▸ WHAT YOU HAVE TO DO
Reproduce the records word for word, starting with the line that contains "Mask **liver**. Return" and continuing through the end of the records, and leave the pictures out of your reproduction.

▸ WORKING DATA
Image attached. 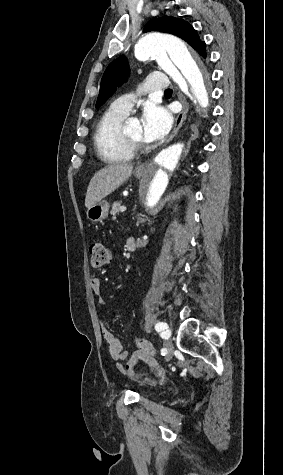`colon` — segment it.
Instances as JSON below:
<instances>
[{
  "label": "colon",
  "mask_w": 283,
  "mask_h": 475,
  "mask_svg": "<svg viewBox=\"0 0 283 475\" xmlns=\"http://www.w3.org/2000/svg\"><path fill=\"white\" fill-rule=\"evenodd\" d=\"M109 253L102 243L95 242L91 245V265L94 268L102 267L108 262ZM134 342L138 350L130 356L132 363H145L154 365L158 362V354L151 344L141 336H135Z\"/></svg>",
  "instance_id": "obj_1"
}]
</instances>
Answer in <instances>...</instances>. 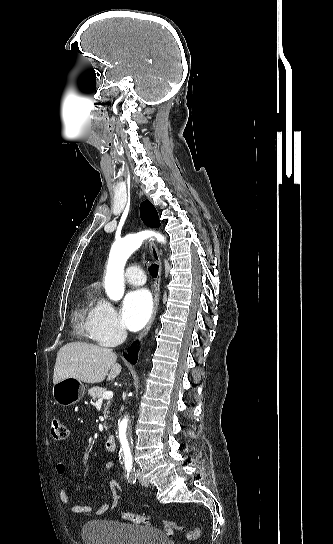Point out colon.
Returning <instances> with one entry per match:
<instances>
[{
  "label": "colon",
  "mask_w": 333,
  "mask_h": 544,
  "mask_svg": "<svg viewBox=\"0 0 333 544\" xmlns=\"http://www.w3.org/2000/svg\"><path fill=\"white\" fill-rule=\"evenodd\" d=\"M51 433L54 439L63 441L69 437L67 426L58 418H54L51 422ZM121 517L129 522L139 525H150L151 519L147 516L135 514L130 511H121ZM162 527L168 535H173L176 532L184 530L183 526L176 521H163ZM200 536V529L195 527L186 533V538L189 541H194Z\"/></svg>",
  "instance_id": "obj_1"
}]
</instances>
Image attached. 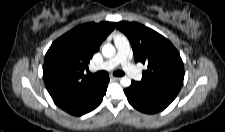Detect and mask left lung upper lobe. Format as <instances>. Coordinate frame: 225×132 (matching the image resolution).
I'll use <instances>...</instances> for the list:
<instances>
[{
	"label": "left lung upper lobe",
	"mask_w": 225,
	"mask_h": 132,
	"mask_svg": "<svg viewBox=\"0 0 225 132\" xmlns=\"http://www.w3.org/2000/svg\"><path fill=\"white\" fill-rule=\"evenodd\" d=\"M116 27L128 37L135 61L147 67L140 83L179 92L184 79V65L170 41L136 22L121 21Z\"/></svg>",
	"instance_id": "1"
}]
</instances>
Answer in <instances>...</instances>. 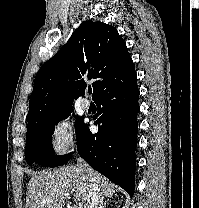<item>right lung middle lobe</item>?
<instances>
[{
  "instance_id": "dd1d6c3e",
  "label": "right lung middle lobe",
  "mask_w": 199,
  "mask_h": 208,
  "mask_svg": "<svg viewBox=\"0 0 199 208\" xmlns=\"http://www.w3.org/2000/svg\"><path fill=\"white\" fill-rule=\"evenodd\" d=\"M70 113L68 112L27 132L25 159L28 164L35 162L41 166L55 167L63 165L69 160L71 153L62 156L55 155L52 147V134L55 128L54 124H57L60 119L67 118ZM85 126L83 117H77L75 123L77 141H79Z\"/></svg>"
}]
</instances>
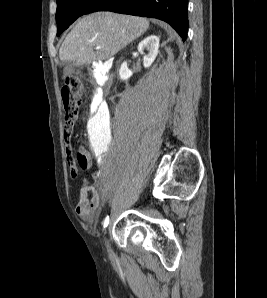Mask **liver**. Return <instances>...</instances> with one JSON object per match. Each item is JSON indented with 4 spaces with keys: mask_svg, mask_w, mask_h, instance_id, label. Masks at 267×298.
Returning <instances> with one entry per match:
<instances>
[{
    "mask_svg": "<svg viewBox=\"0 0 267 298\" xmlns=\"http://www.w3.org/2000/svg\"><path fill=\"white\" fill-rule=\"evenodd\" d=\"M148 28L149 21L142 17L92 13L80 19L66 36L59 50L60 60L76 65L108 60Z\"/></svg>",
    "mask_w": 267,
    "mask_h": 298,
    "instance_id": "obj_1",
    "label": "liver"
}]
</instances>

▸ SOLUTION
Mask **liver**. Return <instances>...</instances> with one JSON object per match. Each item is JSON indented with 4 spaces with keys: mask_svg, mask_w, mask_h, instance_id, label. Masks at 267×298.
Returning <instances> with one entry per match:
<instances>
[{
    "mask_svg": "<svg viewBox=\"0 0 267 298\" xmlns=\"http://www.w3.org/2000/svg\"><path fill=\"white\" fill-rule=\"evenodd\" d=\"M148 28L149 21L142 17L92 13L80 19L66 36L59 50L60 60L76 65L108 60Z\"/></svg>",
    "mask_w": 267,
    "mask_h": 298,
    "instance_id": "obj_1",
    "label": "liver"
}]
</instances>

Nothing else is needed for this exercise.